--- Records to process ---

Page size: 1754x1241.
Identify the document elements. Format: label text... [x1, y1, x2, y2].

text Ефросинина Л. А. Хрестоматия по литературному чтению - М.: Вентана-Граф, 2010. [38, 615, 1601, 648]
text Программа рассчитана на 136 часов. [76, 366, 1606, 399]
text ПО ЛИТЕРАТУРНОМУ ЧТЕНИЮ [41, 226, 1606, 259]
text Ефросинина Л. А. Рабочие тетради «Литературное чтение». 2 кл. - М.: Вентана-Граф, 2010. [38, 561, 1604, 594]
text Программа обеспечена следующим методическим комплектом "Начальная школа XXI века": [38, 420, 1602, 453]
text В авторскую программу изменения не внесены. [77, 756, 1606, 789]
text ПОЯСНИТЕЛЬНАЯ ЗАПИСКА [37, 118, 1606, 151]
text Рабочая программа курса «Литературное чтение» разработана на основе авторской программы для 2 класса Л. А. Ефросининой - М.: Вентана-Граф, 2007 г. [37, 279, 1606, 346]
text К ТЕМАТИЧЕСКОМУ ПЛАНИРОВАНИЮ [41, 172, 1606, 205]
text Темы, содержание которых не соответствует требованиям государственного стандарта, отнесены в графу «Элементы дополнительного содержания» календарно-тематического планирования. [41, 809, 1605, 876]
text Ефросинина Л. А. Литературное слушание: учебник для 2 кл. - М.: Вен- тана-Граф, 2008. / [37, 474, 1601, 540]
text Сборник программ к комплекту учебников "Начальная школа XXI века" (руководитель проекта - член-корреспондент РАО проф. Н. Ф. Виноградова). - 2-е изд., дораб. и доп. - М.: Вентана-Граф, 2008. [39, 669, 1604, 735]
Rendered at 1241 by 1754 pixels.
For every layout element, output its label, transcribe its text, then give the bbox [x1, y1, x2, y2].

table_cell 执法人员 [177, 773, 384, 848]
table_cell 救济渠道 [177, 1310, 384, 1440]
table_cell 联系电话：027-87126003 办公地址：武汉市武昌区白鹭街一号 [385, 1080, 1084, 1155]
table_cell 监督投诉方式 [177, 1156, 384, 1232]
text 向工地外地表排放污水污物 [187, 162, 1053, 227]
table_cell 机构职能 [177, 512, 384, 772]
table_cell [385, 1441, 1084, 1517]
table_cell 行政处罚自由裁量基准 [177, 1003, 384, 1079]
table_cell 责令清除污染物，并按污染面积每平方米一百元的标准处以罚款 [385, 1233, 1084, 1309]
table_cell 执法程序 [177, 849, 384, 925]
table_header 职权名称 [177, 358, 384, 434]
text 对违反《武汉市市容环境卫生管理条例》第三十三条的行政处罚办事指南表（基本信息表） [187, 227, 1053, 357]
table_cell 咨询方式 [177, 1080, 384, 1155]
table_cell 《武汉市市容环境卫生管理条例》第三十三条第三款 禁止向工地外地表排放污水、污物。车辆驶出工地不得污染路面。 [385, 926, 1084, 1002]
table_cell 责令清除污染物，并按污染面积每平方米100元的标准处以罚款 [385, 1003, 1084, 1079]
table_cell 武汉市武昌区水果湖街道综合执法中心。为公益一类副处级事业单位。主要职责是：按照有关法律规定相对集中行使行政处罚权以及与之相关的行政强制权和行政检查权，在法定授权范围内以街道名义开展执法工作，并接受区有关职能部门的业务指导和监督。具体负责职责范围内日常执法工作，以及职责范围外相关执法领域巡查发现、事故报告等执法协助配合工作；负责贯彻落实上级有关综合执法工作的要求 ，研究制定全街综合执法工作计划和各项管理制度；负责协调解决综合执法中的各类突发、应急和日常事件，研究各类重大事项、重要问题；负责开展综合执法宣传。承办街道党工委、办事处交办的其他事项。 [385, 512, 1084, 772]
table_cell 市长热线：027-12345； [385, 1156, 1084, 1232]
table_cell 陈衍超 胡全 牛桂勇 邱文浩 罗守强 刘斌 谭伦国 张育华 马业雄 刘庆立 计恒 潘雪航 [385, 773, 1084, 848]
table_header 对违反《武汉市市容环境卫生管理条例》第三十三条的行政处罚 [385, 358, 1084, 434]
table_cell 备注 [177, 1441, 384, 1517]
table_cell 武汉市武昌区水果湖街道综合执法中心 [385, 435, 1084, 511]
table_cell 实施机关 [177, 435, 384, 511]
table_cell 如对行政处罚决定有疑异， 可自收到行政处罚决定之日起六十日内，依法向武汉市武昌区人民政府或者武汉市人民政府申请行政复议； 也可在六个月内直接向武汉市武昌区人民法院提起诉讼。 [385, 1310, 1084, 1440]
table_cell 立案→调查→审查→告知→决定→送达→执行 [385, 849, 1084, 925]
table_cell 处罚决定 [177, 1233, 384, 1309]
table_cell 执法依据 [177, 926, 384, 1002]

--- Problem description ---
Your job is to give the data above again exactly, in full.

--- Task response ---
Page size: 1754x1241.
Identify the document elements. Format: label text... [x1, y1, x2, y2].

text Ефросинина Л. А. Хрестоматия по литературному чтению - М.: Вентана-Граф, 2010. [38, 615, 1601, 648]
text Программа рассчитана на 136 часов. [76, 366, 1606, 399]
text ПО ЛИТЕРАТУРНОМУ ЧТЕНИЮ [41, 226, 1606, 259]
text Ефросинина Л. А. Рабочие тетради «Литературное чтение». 2 кл. - М.: Вентана-Граф, 2010. [38, 561, 1604, 594]
text Программа обеспечена следующим методическим комплектом "Начальная школа XXI века": [38, 420, 1602, 453]
text В авторскую программу изменения не внесены. [77, 756, 1606, 789]
text ПОЯСНИТЕЛЬНАЯ ЗАПИСКА [37, 118, 1606, 151]
text Рабочая программа курса «Литературное чтение» разработана на основе авторской программы для 2 класса Л. А. Ефросининой - М.: Вентана-Граф, 2007 г. [37, 279, 1606, 346]
text К ТЕМАТИЧЕСКОМУ ПЛАНИРОВАНИЮ [41, 172, 1606, 205]
text Темы, содержание которых не соответствует требованиям государственного стандарта, отнесены в графу «Элементы дополнительного содержания» календарно-тематического планирования. [41, 809, 1605, 876]
text Ефросинина Л. А. Литературное слушание: учебник для 2 кл. - М.: Вен- тана-Граф, 2008. / [37, 474, 1601, 540]
text Сборник программ к комплекту учебников "Начальная школа XXI века" (руководитель проекта - член-корреспондент РАО проф. Н. Ф. Виноградова). - 2-е изд., дораб. и доп. - М.: Вентана-Граф, 2008. [39, 669, 1604, 735]
Rendered at 1241 by 1754 pixels.
For every layout element, output its label, transcribe its text, then give the bbox [x1, y1, x2, y2].

table_cell 执法人员 [177, 773, 384, 848]
table_cell 救济渠道 [177, 1310, 384, 1440]
table_cell 联系电话：027-87126003 办公地址：武汉市武昌区白鹭街一号 [385, 1080, 1084, 1155]
table_cell 监督投诉方式 [177, 1156, 384, 1232]
text 向工地外地表排放污水污物 [187, 162, 1053, 227]
table_cell 机构职能 [177, 512, 384, 772]
table_cell [385, 1441, 1084, 1517]
table_cell 行政处罚自由裁量基准 [177, 1003, 384, 1079]
table_cell 责令清除污染物，并按污染面积每平方米一百元的标准处以罚款 [385, 1233, 1084, 1309]
table_cell 执法程序 [177, 849, 384, 925]
table_header 职权名称 [177, 358, 384, 434]
text 对违反《武汉市市容环境卫生管理条例》第三十三条的行政处罚办事指南表（基本信息表） [187, 227, 1053, 357]
table_cell 咨询方式 [177, 1080, 384, 1155]
table_cell 《武汉市市容环境卫生管理条例》第三十三条第三款 禁止向工地外地表排放污水、污物。车辆驶出工地不得污染路面。 [385, 926, 1084, 1002]
table_cell 责令清除污染物，并按污染面积每平方米100元的标准处以罚款 [385, 1003, 1084, 1079]
table_cell 武汉市武昌区水果湖街道综合执法中心。为公益一类副处级事业单位。主要职责是：按照有关法律规定相对集中行使行政处罚权以及与之相关的行政强制权和行政检查权，在法定授权范围内以街道名义开展执法工作，并接受区有关职能部门的业务指导和监督。具体负责职责范围内日常执法工作，以及职责范围外相关执法领域巡查发现、事故报告等执法协助配合工作；负责贯彻落实上级有关综合执法工作的要求 ，研究制定全街综合执法工作计划和各项管理制度；负责协调解决综合执法中的各类突发、应急和日常事件，研究各类重大事项、重要问题；负责开展综合执法宣传。承办街道党工委、办事处交办的其他事项。 [385, 512, 1084, 772]
table_cell 市长热线：027-12345； [385, 1156, 1084, 1232]
table_cell 陈衍超 胡全 牛桂勇 邱文浩 罗守强 刘斌 谭伦国 张育华 马业雄 刘庆立 计恒 潘雪航 [385, 773, 1084, 848]
table_header 对违反《武汉市市容环境卫生管理条例》第三十三条的行政处罚 [385, 358, 1084, 434]
table_cell 备注 [177, 1441, 384, 1517]
table_cell 武汉市武昌区水果湖街道综合执法中心 [385, 435, 1084, 511]
table_cell 实施机关 [177, 435, 384, 511]
table_cell 如对行政处罚决定有疑异， 可自收到行政处罚决定之日起六十日内，依法向武汉市武昌区人民政府或者武汉市人民政府申请行政复议； 也可在六个月内直接向武汉市武昌区人民法院提起诉讼。 [385, 1310, 1084, 1440]
table_cell 立案→调查→审查→告知→决定→送达→执行 [385, 849, 1084, 925]
table_cell 处罚决定 [177, 1233, 384, 1309]
table_cell 执法依据 [177, 926, 384, 1002]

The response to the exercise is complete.